It’s likely only a matter of time.
First off, let’s be clear. The collapse in oil prices is pretty much the best thing that’s happened to the global economy since the end of the Great Recession. (And that’s not just our view, ex-Wall Street Journal economics editor David Wessel, now of the Brookings Institution, says pretty much the same thing.)
Yet, we’ve recently seen the US financial markets assume something like a defensive crouch. US stocks are down about 3% so far this month. Bond prices are rising, pushing interest rates—which move in the opposite direction—lower. This is what happens when global investors are bracing for a gut-punch.
This is about more than oil. The decline in oil prices—the global benchmark of Brent crude is down 48% over the last six months—is part of a particularly fast reshuffling of economic facts that’s whipsawed the world’s financial indicators. Investors have suddenly woken up to the fact that the global economy today looks much different than the one that they’ve been betting on in recent years.
China—long the nuclear core powering global economic growth—looks downright weak, hammering prices of key industrial ingredients such as crude oil and iron ore. Emerging market populations—long seen as the consumers needed to power global aggregate demand—are looking increasingly over-indebted, while consumers in rich countries have gotten their finances in order. The United States’s economic wheels, stuck in the mud for much of the last decade, have finally gripped the ground, jerking the economy forward, and taking the US dollar with it. As measured by the ICE US dollar index—it’s up 9.9% this year.
In the face of such momentous changes it would be logical for investors to take a breather and survey the new topography. Let’s hope.
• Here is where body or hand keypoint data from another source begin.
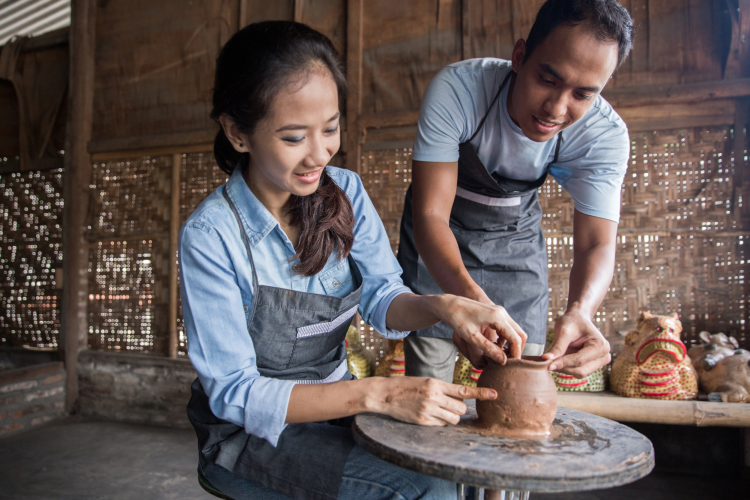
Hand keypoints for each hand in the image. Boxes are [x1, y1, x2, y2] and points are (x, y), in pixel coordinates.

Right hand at [375, 377, 496, 425]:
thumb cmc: (407, 386)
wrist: (386, 394)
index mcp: (436, 383)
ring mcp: (428, 410)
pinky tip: (429, 415)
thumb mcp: (426, 381)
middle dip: (459, 409)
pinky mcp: (423, 421)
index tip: (495, 394)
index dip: (481, 393)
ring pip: (453, 419)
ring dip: (451, 417)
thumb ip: (443, 389)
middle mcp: (434, 397)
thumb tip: (461, 399)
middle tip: (449, 406)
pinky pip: (441, 425)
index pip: (464, 390)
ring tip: (438, 410)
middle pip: (462, 409)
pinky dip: (440, 422)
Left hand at [439, 295, 526, 366]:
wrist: (450, 304)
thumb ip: (488, 349)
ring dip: (512, 344)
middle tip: (509, 363)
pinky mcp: (496, 313)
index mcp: (497, 317)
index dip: (515, 354)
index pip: (516, 339)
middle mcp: (502, 313)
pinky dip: (507, 339)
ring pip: (515, 331)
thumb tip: (503, 361)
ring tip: (501, 357)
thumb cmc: (458, 319)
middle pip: (521, 334)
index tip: (510, 366)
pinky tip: (496, 347)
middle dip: (517, 350)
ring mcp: (500, 312)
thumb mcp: (471, 337)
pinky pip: (508, 328)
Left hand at [542, 309, 610, 377]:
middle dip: (563, 366)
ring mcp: (599, 362)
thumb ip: (557, 346)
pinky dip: (567, 367)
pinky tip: (561, 358)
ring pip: (579, 373)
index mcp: (600, 345)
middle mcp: (604, 356)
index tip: (547, 365)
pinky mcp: (593, 366)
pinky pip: (578, 371)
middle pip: (581, 370)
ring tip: (555, 356)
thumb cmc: (572, 322)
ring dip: (564, 367)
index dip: (563, 363)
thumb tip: (546, 359)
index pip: (580, 360)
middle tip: (548, 361)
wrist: (578, 319)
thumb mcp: (563, 331)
But financial history would suggest that there are many–people, and perhaps some very large entities—that never saw these shifts coming. And they will be woefully offsides on their trades.
It doesn’t take much. Back in the summer of 1997, few would have suspected that the devaluation of the Thai baht would be a big deal for the world’s financial markets. Relatively speaking, it was an insignificant speck in the global economic system. But it presaged a riptide of cash flowing out of developing Asian economies, reversing a strong inflow over the previous years. Currency crises popped up in Philippines, Malaysia and South Korea. Asian companies began defaulting as the crisis smoldered through the fall.
Soon the speculative currency attack spread to Russia, driving the value of the Ruble sharply lower and Russian markets into free fall. Russia’s eventual default in August 1998 sent a massive hedge fund known as Long-Term Capital Management into a tailspin. The fund had borrowed money from most of Wall Street, so its collapse threatened to bring down the US financial system as a whole. The result? A Fed-organized $3.6 billion bailout paid for by by a consortium of Wall Street investment banks.
The saga of Long-Term Capital Management looms large in the psyche of global markets. The Long-Term Capital Management brain trust included some of the smartest people in both academia (two were Nobel laureates in economics) and on Wall Street (personified by legendary Salomon Brothers bond trader John Meriwether). And yet all that economic and trading genius—transferred to the trading models the firm used—was not able to foresee the series of events that eventually doomed the firm.
Simply put, this is not about being smart. Very few people saw that the flap of the butterfly wings that was a Thai baht devaluation would turn into the serious Wall Street storm represented by Long-Term Capital Management. So it defies belief that such sharp movements in far more central markets—such as oil and the US dollar—won’t have some sort of unexpected repercussion.
And that’s what we’re now waiting for. Hold on tight.